Monitoring Self-Destructing Apps Using Prometheus

Learn how to configure Prometheus collectors and their use cases.

Sonu Kumar

Jan. 08, 20 · Tutorial

Likes (4)

Comment

Save

6.5K Views

Watch out for your self-destructing apps!

Prometheus is an open-source system monitoring and alerting toolkit. Data related to monitoring is stored in RAM and LevelDB nevertheless data can be stored to other storage systems such as ElasticSearch, InfluxDb, and others, https://prometheus.io/docs/operating/integrations/#remote-endpoints-and-storage

Prometheus can have alerting plugins as well, which will notify interested entities on certain events, like a breach of some SLA( Service Level Agreement). In this post, we'll see how to configure Prometheus collectors and their use cases.

General Prometheus Deployment

Once Prometheus is deployed it's configured to scrape data from some target, the specified end-point provides the metrics related data, it provides multiple configurations that can be used to scrape data from a specific server or set of servers. For example, we can configure to use EC2 config so that Prometheus can handle auto-scaling automatically.

Each application server/instance has to store the data related to that service until the scrape API is called. Scrape end-point will dump the data in the format understood by Prometheus. Storing data in local storage is required, which means we need to store metrics related data in application memory or provide some common storage system. Storing data in application memory has some pros and cons

Pros

Do not require integration with another storage system
No communication overhead

Cons

On restart of the application, data is lost
Memory footprint increases as the number of data points increases

HTTP Request Handling

In the above picture, the client request goes through the internet and it reaches to load balancer that forwards the request to a specific server.

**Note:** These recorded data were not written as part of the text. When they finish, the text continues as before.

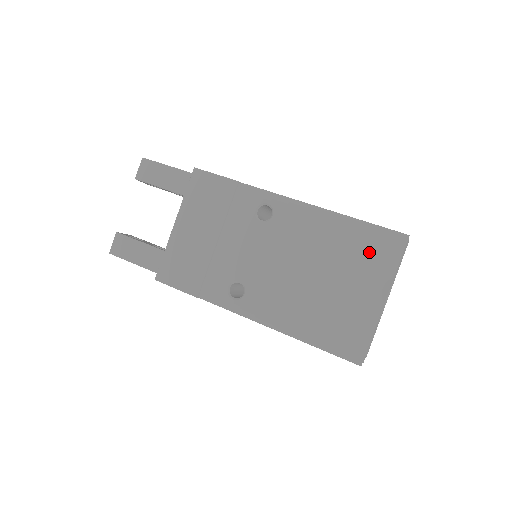
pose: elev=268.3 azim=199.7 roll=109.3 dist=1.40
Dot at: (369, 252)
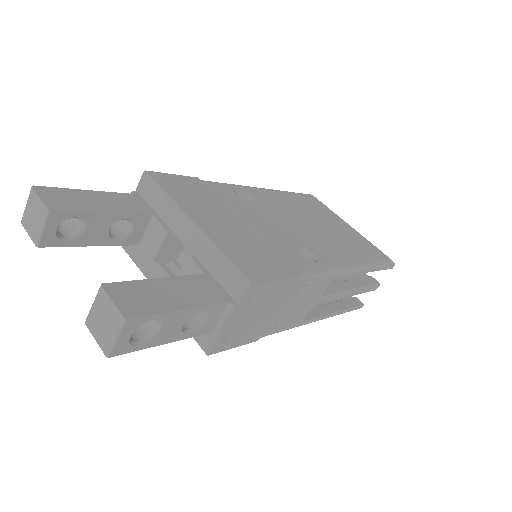
Dot at: (313, 205)
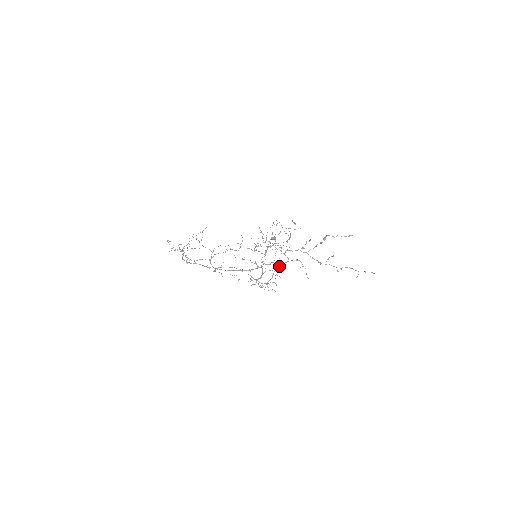
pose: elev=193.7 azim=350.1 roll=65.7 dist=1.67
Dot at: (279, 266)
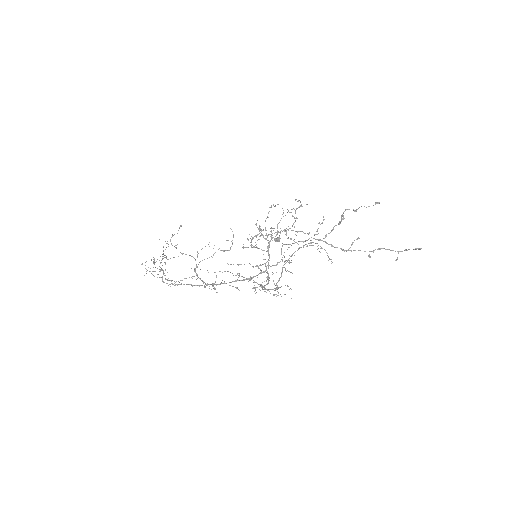
Dot at: occluded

Each server handles the HTTP request differently depending on the application development programming language and server software like Apache2, Nginx, Tomcat, etc. There are two major designs, Muiltiprocess a server can have N number of application instances running in advance or also it can create a new process on the demand, due to the resource limitations on a server once a request is served application instance is destroyed (Python, Php, Ruby, etc applications).

Threading we have only one application instance and some N number of request handling threads each request is handover to one of the request handling thread given we have enough resources to serve a new request (Java, Go, Ruby, etc applications). Another one could be a combination of these two, in which we'd have some N (> 0) number of application instances running and each one can handle the request in a specific thread.

Self-Destructing Applications

Self-Destructing applications are destroyed automatically like Multprocess web-server application. A process can be terminated as soon as the request is served by the server. Serverless application aka FaaS (Function as a Service) is another example. Serverless instances are created automatically based on some triggers/events.

Events could be of different types like when an order is placed then a Serverless app would be created to handle fulfillment, AWS provides many ways to trigger a function call on different types of events like whenever some item is changed in DynamoDB then emit an event, on the addition of new item in SQS queue triggers a function, run a function at given time.

Once an event is handled by the function than instance can be terminated immediately or can be reused up to some time for example 10 minutes. Generally, developers do not have control over the serverless instance termination, like in HTTP request handling where a new process can be terminated once client's request is served.

The application which has only one application instance can provide the Prometheus scrape end-point without any problem as this can store data in the same application instance and share across multiple threads.

Application those are created on-demand has a problem as data would be scattered across multiple instances and as we discussed instance would be destroyed at some point in time, which means data would be lost as well, otherwise, we would need some sort of aggregators that would aggregate data from these instances and store it in some common memory area. There're many ways to solve the second problem like Prometheus Pushgateway, Prometheus exporter.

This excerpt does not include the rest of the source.